▶ **Document section**:
— Start —
We see that our accuracy for polynomial SVM is almost equal to linear SVM.

Radial SVM

Model Fit for varying Gamma and cost

accuracy <- c(0)
cost <- c(0.001,.01, .05, .1, .2, .5, 1, 2,5)
gamma <- c(10^-6,10^-5,10^-4,10^-3,10^-2,10^-1,10^0,10^1,10^2,10^3)
j <- 1

for (i in cost)
{
  for (k in gamma)
  {
    svm.radial <- svm(class ~., data = train, kernel = "radial", gamma = k, cost = i)
    test$pred <- predict(svm.radial, newdata = test)
    accuracy[j] <- mean(test$pred == test$class)
    if(accuracy[j] >= max(accuracy))
    {
      des_gamma <- k
      des_cost <- i
    }
    j <- j + 1
  }
}

des_gamma
## [1] 0.001
des_cost
## [1] 2

we get our highest accuracy at gamma = 0.001 and cost = 0.2. It is observed that higher penalty is desirable in radial model as compared to liner model

Confusion Matrix for Radial SVM

svm.radial <- svm(class ~., data = train, kernel = "radial", gamma = .001, cost = 2)
test$pred <- predict(svm.radial, newdata = test)
confusionMatrix(test$pred, test$class)
## Confusion Matrix and Statistics
## 
##           Reference
## Prediction  0  1
##          0 48  8
##          1  4 30
##                                           
##                Accuracy : 0.8667          
##                  95% CI : (0.7787, 0.9292)
— End —
▶ **What the task requires**: From the radial SVM walkthrough, set down word for word the part that begins with the words containing "accuracy <- c(0)" and ends with "(k in gamma)".

Saved entries:
— Start —
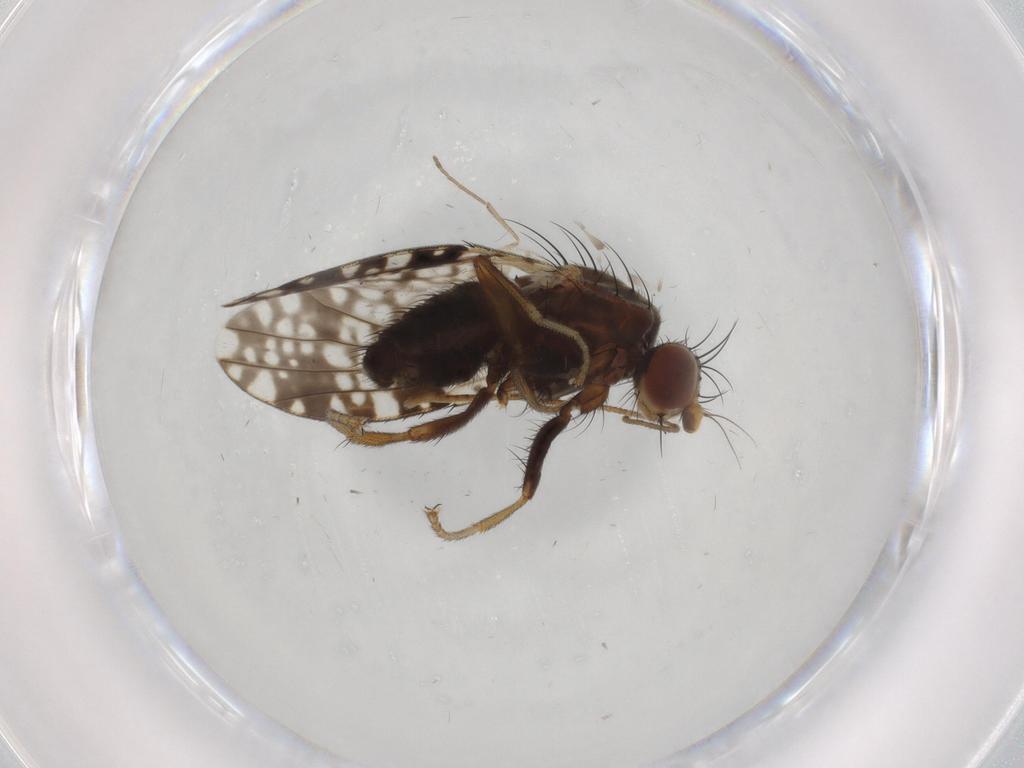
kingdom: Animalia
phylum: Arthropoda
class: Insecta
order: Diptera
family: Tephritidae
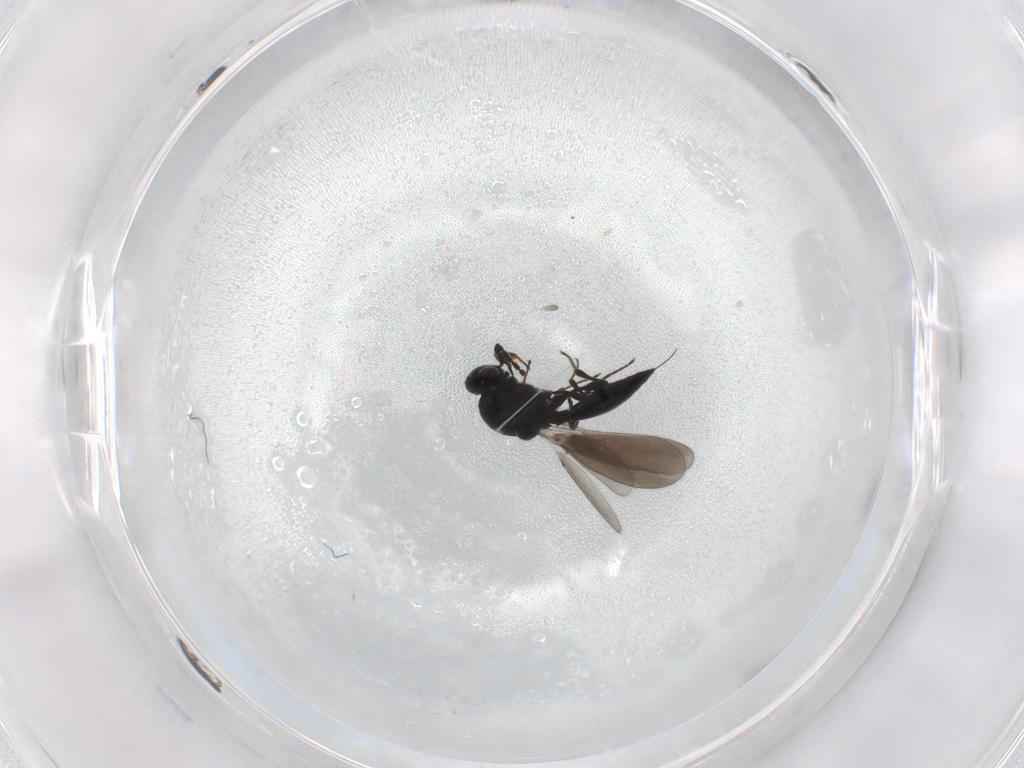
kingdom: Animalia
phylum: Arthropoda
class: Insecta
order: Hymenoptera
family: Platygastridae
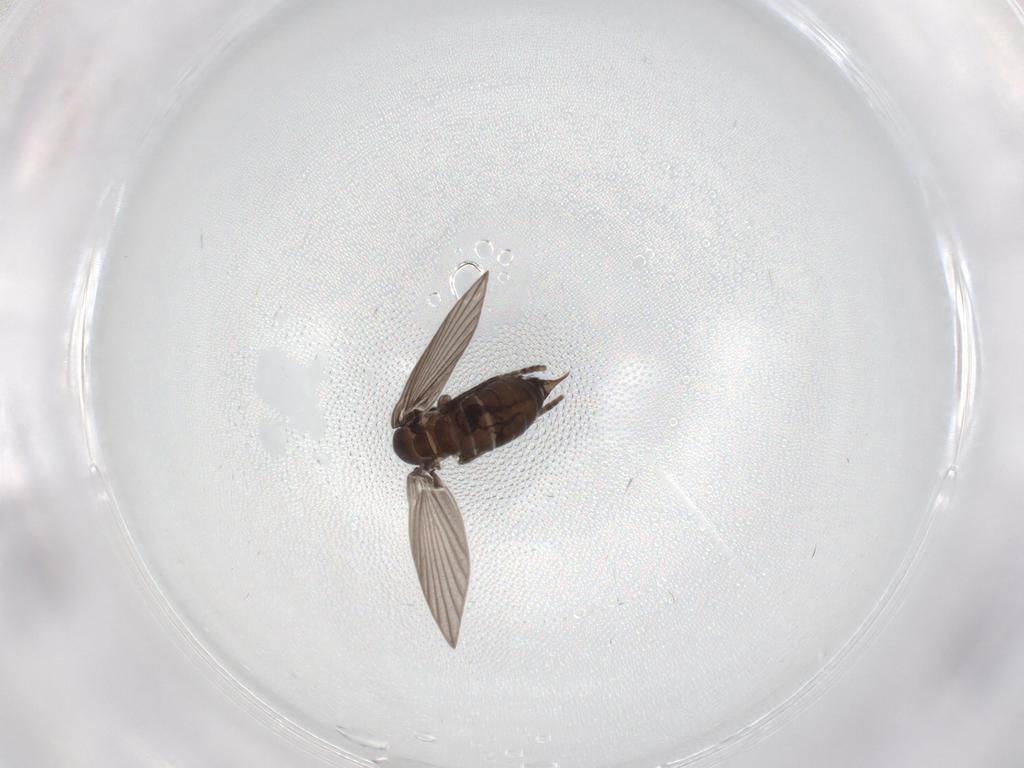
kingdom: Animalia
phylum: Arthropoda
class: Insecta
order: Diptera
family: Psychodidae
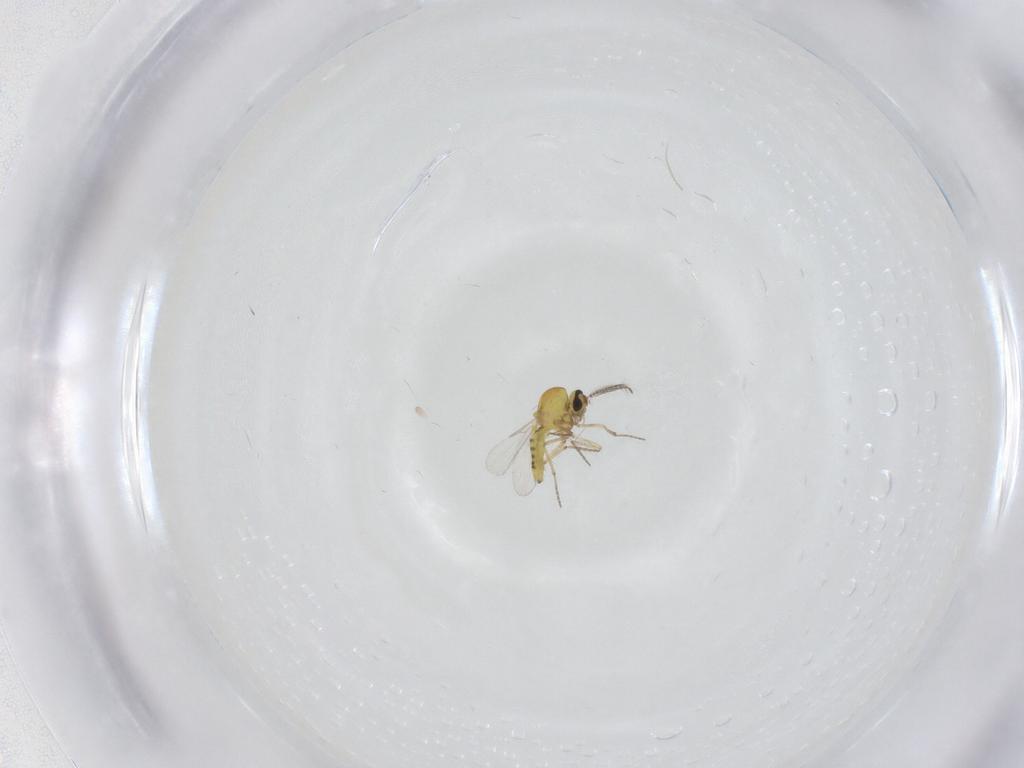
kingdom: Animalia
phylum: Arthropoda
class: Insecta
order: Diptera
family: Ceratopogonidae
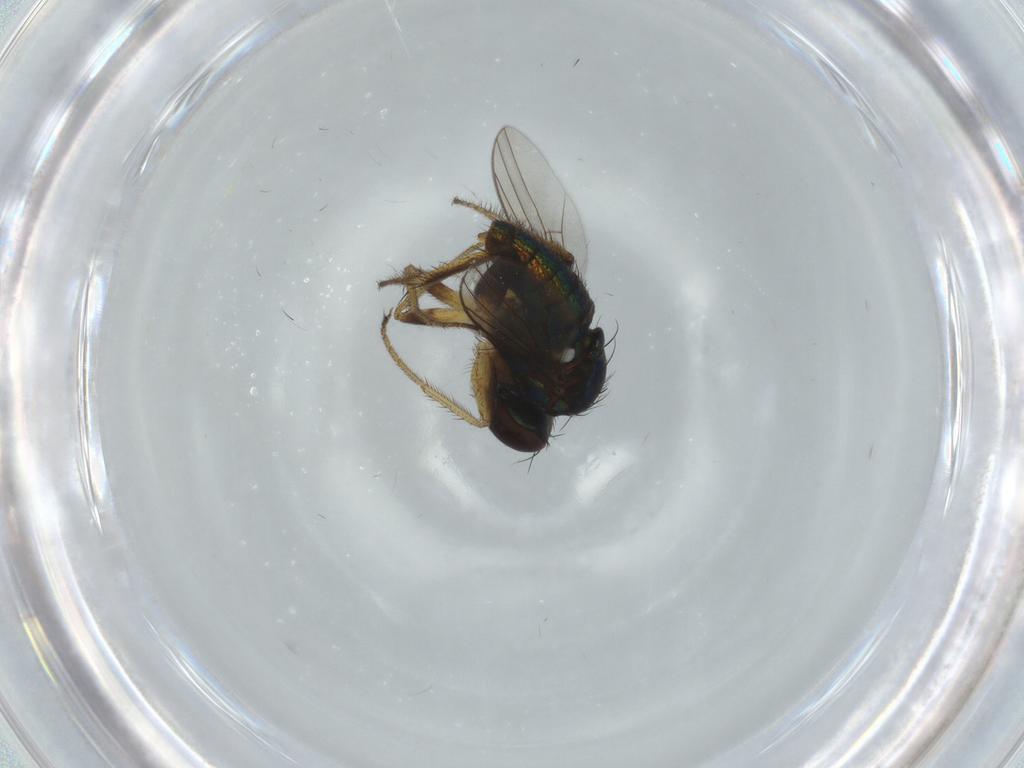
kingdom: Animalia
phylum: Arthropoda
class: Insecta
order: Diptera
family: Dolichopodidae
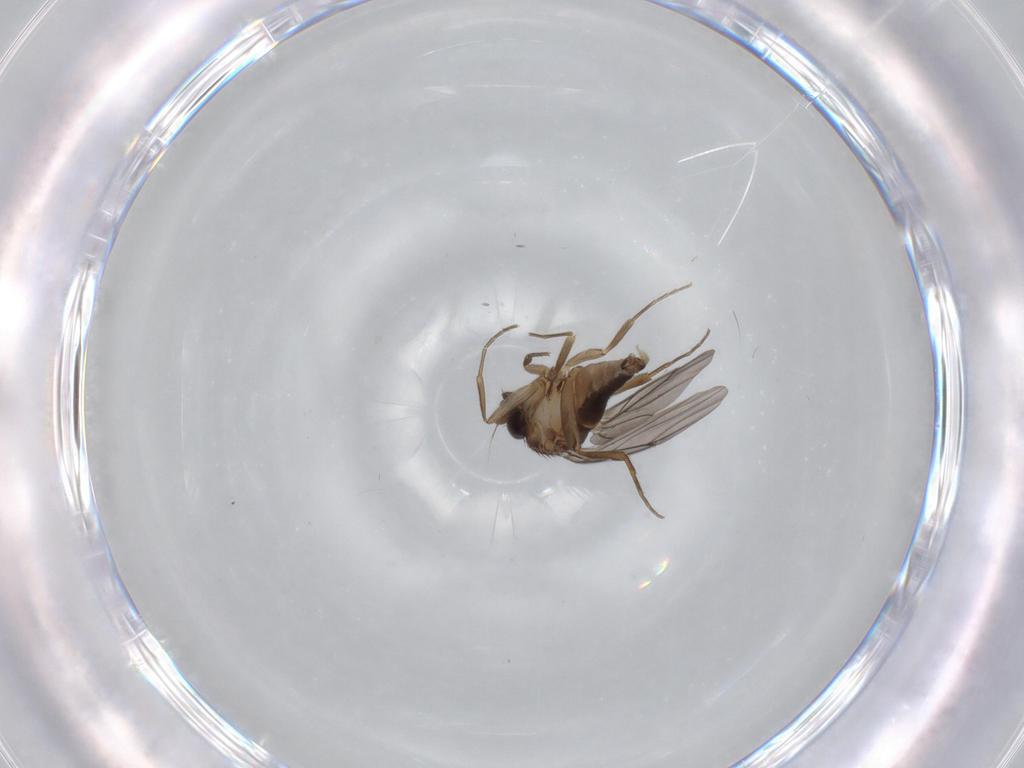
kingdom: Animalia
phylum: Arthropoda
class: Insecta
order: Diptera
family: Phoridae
— End —
▶ **Exercise output**:
accuracy <- c(0)
cost <- c(0.001,.01, .05, .1, .2, .5, 1, 2,5)
gamma <- c(10^-6,10^-5,10^-4,10^-3,10^-2,10^-1,10^0,10^1,10^2,10^3)
j <- 1

for (i in cost)
{
  for (k in gamma)